- _EXERCISE REQUIREMENTS_: The answer should consist of each line from the data below that includes "moved".

- _SUPPLIED RECORDS_:

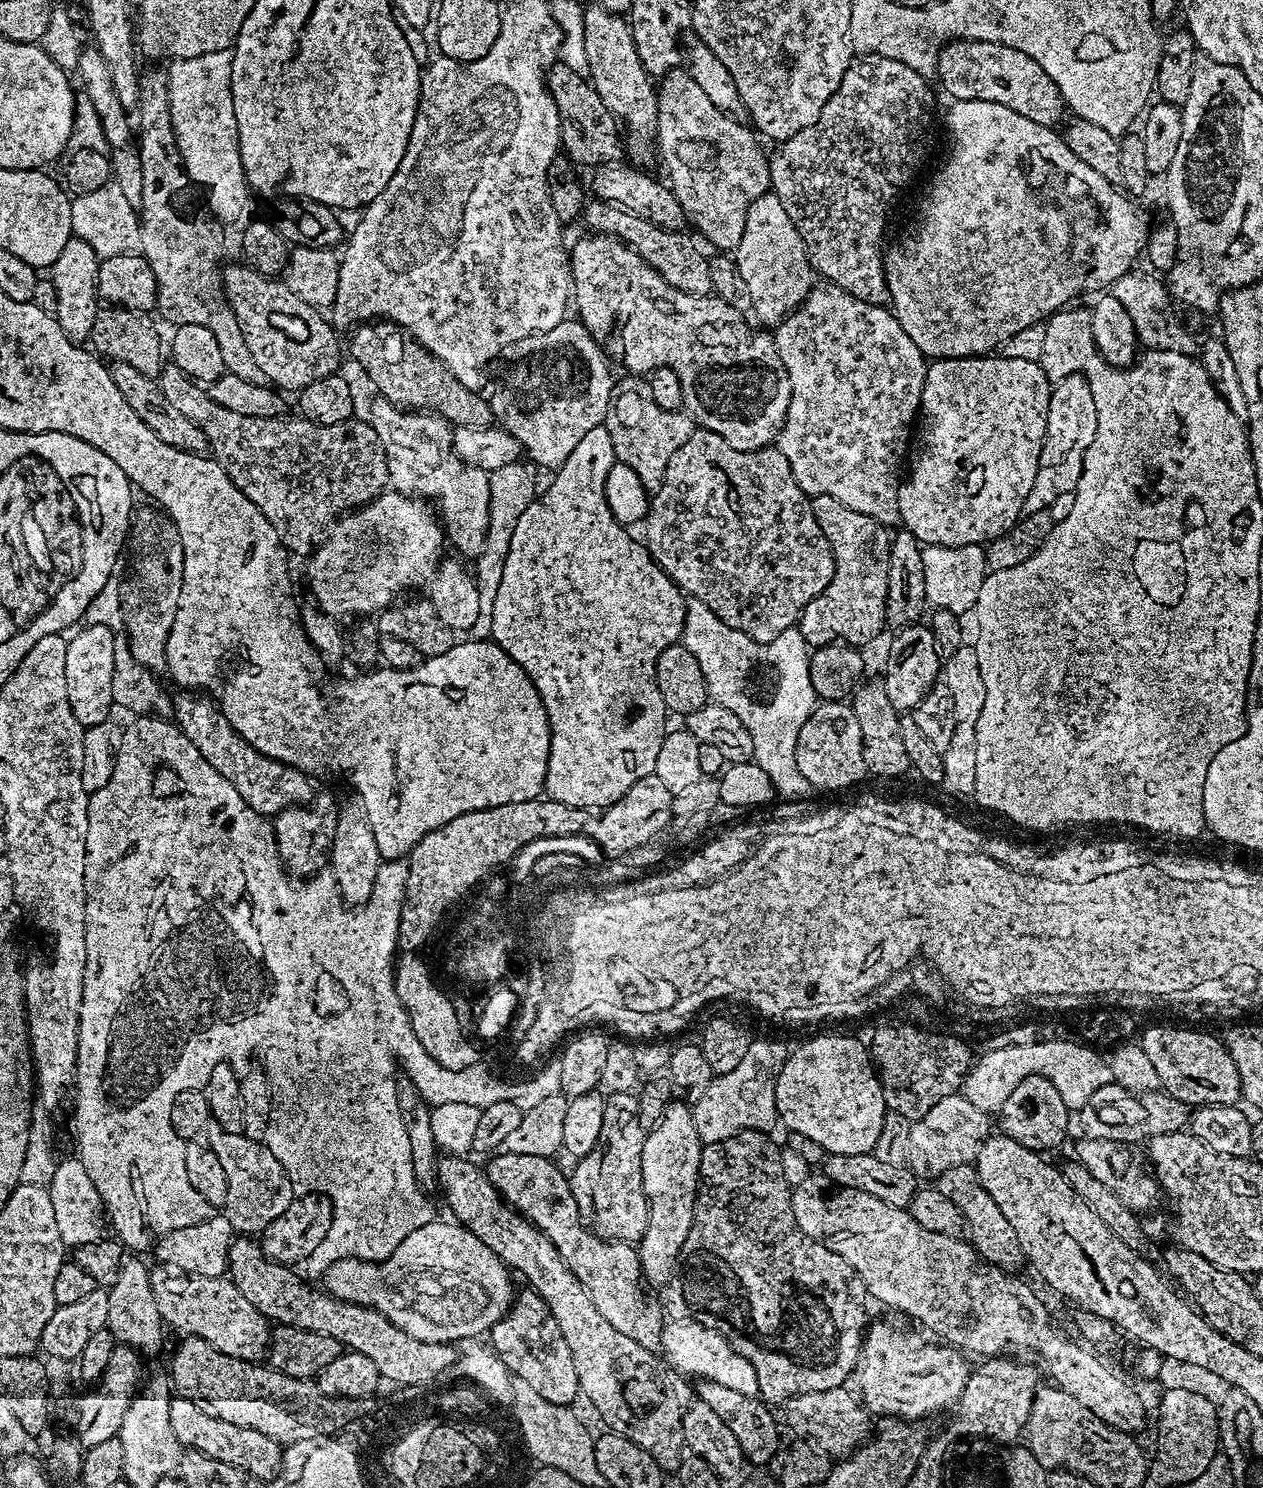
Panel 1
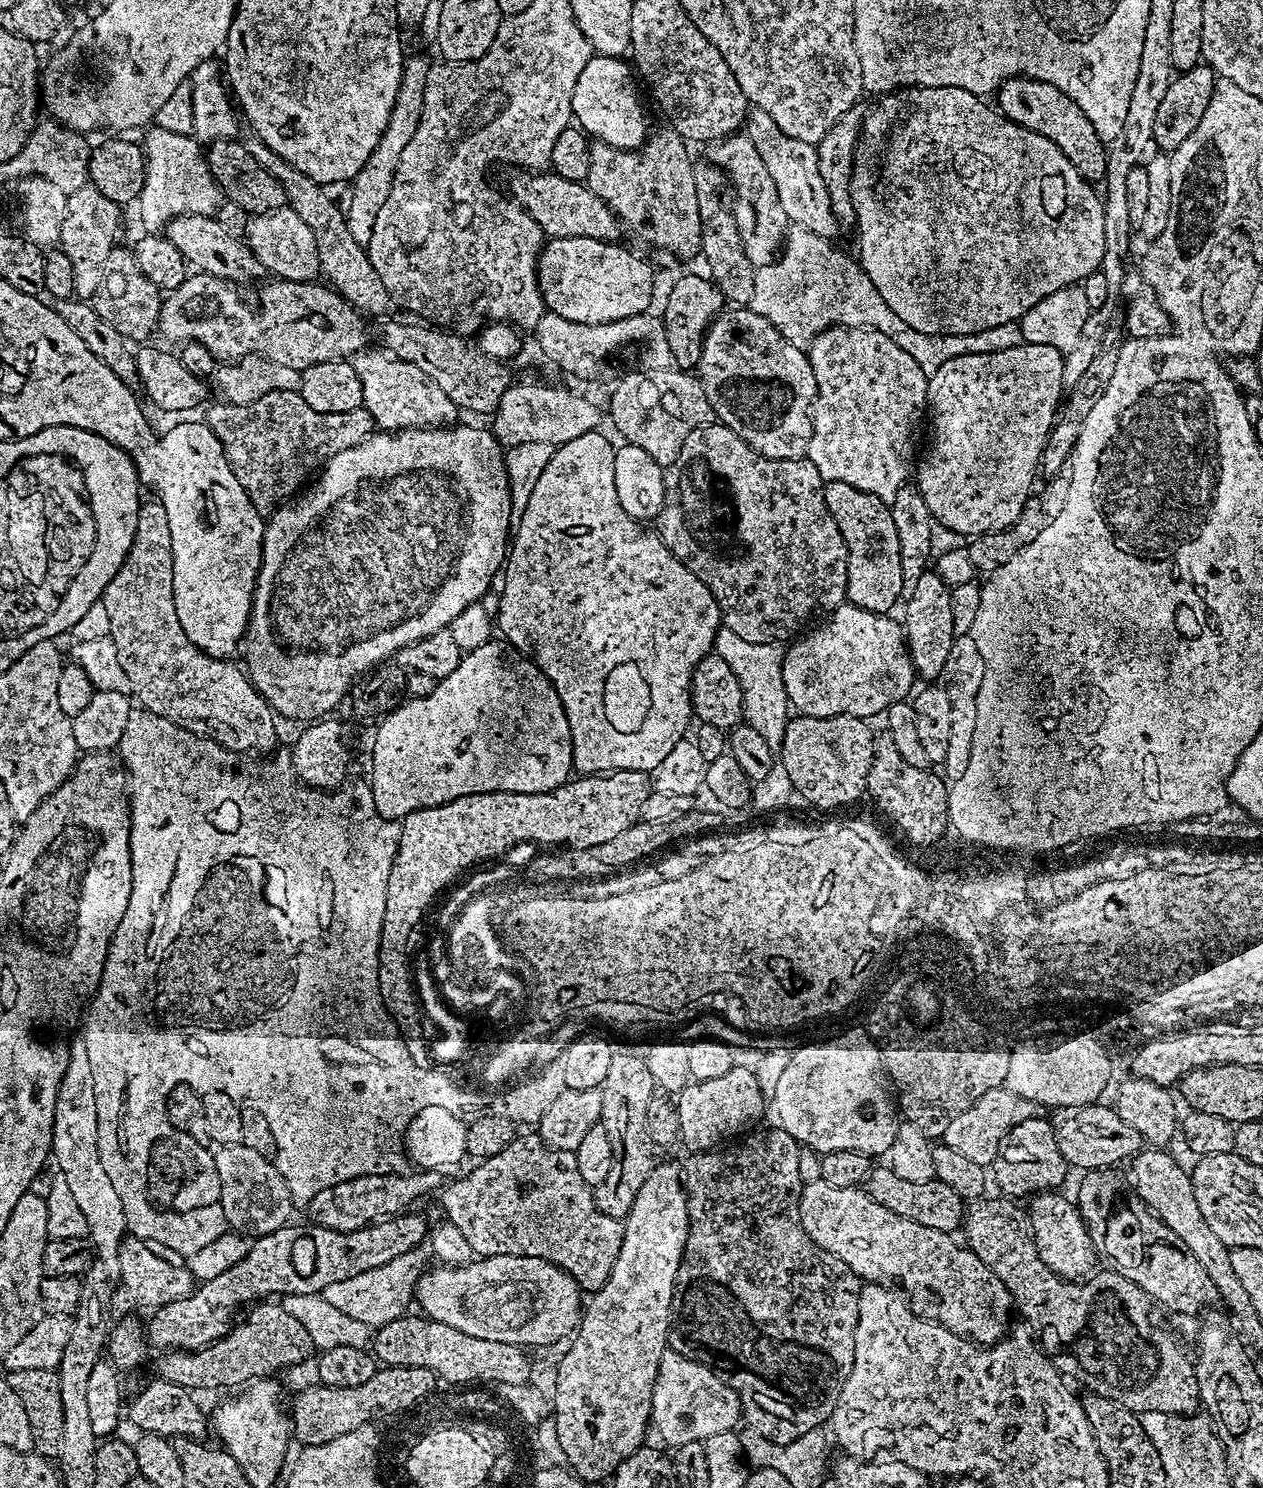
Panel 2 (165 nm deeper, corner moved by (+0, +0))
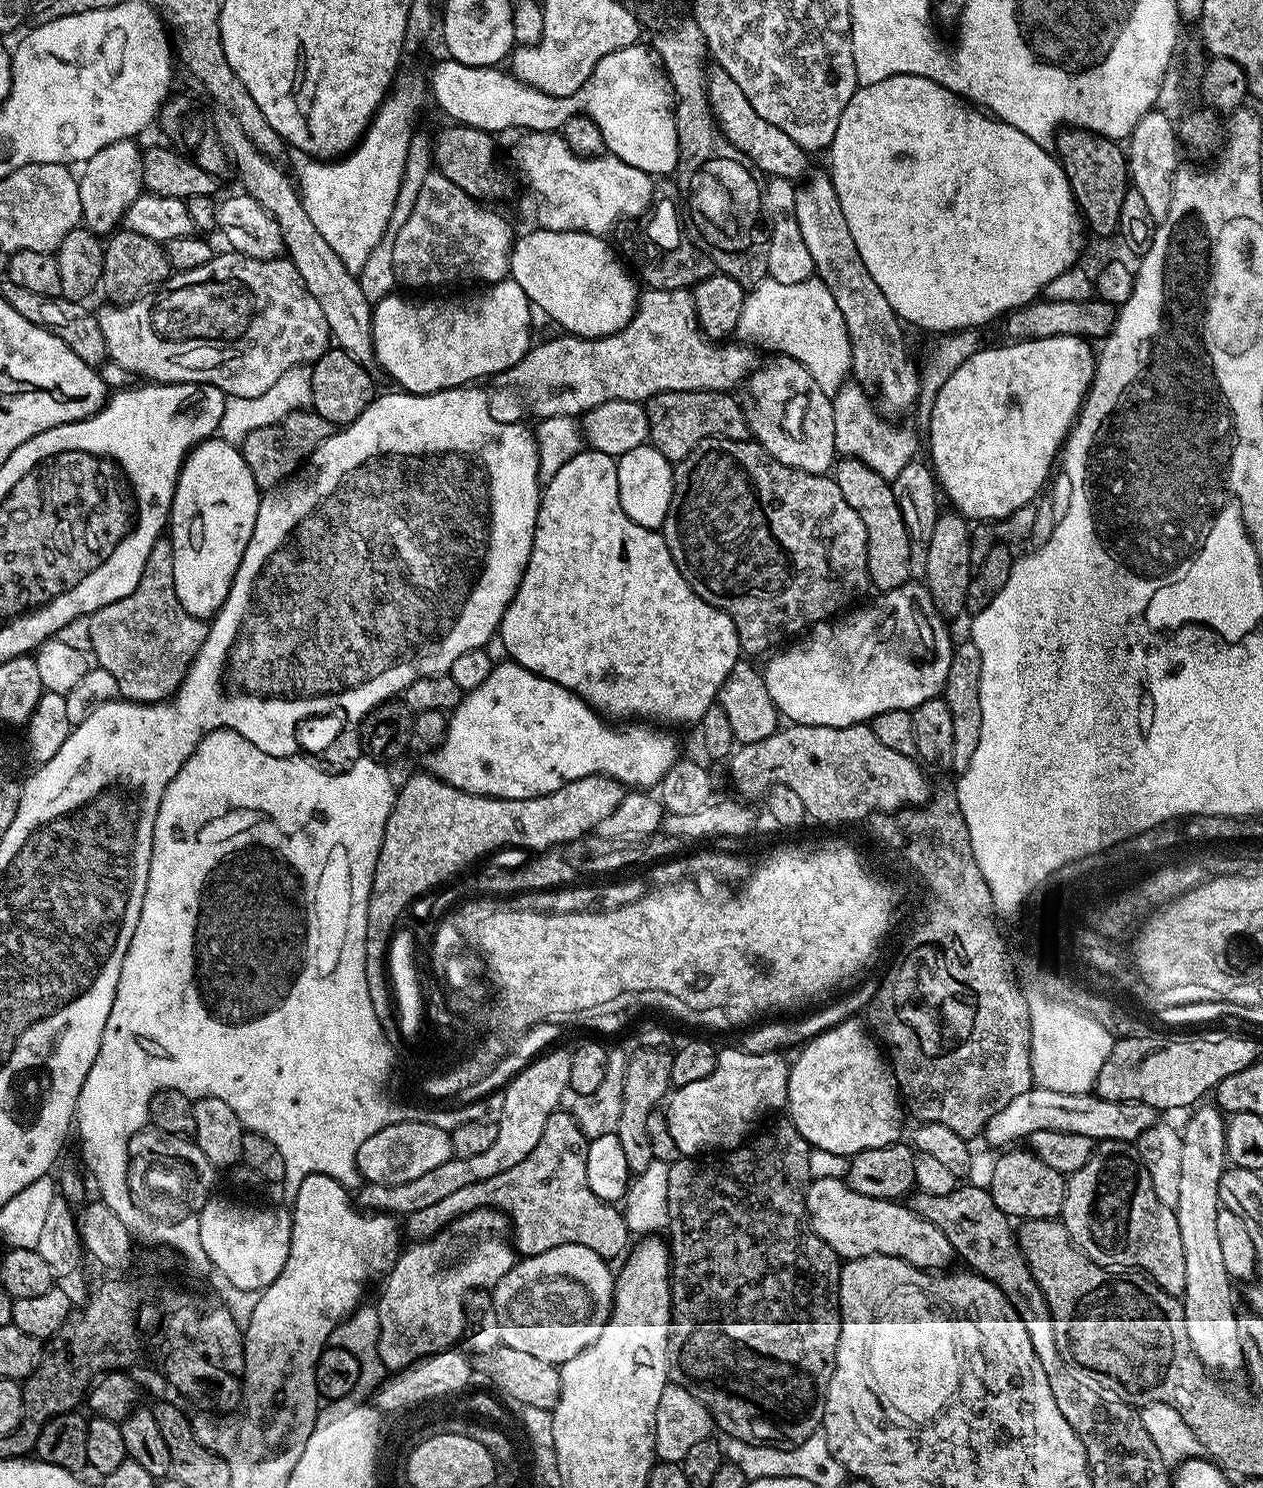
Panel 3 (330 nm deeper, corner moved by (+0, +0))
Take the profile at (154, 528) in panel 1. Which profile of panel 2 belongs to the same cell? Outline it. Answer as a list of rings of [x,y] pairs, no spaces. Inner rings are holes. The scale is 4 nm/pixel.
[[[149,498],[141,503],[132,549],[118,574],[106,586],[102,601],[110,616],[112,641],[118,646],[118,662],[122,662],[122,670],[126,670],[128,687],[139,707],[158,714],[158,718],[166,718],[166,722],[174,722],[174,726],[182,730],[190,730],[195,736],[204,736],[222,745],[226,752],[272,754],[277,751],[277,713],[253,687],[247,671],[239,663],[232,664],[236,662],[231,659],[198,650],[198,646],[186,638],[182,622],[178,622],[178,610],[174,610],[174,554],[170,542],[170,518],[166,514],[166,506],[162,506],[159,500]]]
...
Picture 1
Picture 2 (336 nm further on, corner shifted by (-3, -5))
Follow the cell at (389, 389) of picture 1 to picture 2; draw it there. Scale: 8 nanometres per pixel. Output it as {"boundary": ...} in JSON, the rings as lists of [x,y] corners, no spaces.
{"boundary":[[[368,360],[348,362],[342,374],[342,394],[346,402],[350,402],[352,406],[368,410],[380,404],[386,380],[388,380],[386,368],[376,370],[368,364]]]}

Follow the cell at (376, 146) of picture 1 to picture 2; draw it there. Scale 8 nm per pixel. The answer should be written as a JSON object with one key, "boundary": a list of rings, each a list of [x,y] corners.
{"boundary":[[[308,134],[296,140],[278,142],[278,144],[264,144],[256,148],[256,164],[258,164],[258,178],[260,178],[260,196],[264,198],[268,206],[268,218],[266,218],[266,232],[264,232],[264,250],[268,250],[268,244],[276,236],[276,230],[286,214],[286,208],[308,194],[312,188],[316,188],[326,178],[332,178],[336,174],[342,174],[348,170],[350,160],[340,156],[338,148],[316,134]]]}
--
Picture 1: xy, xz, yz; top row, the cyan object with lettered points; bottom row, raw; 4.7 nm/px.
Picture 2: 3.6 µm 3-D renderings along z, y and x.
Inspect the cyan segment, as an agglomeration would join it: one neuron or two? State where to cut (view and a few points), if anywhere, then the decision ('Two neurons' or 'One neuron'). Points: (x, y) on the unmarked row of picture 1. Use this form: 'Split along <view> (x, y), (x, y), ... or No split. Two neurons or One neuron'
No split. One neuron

- _RESPONSE AREA_:
Panel 2 (165 nm deeper, corner moved by (+0, +0))
Panel 3 (330 nm deeper, corner moved by (+0, +0))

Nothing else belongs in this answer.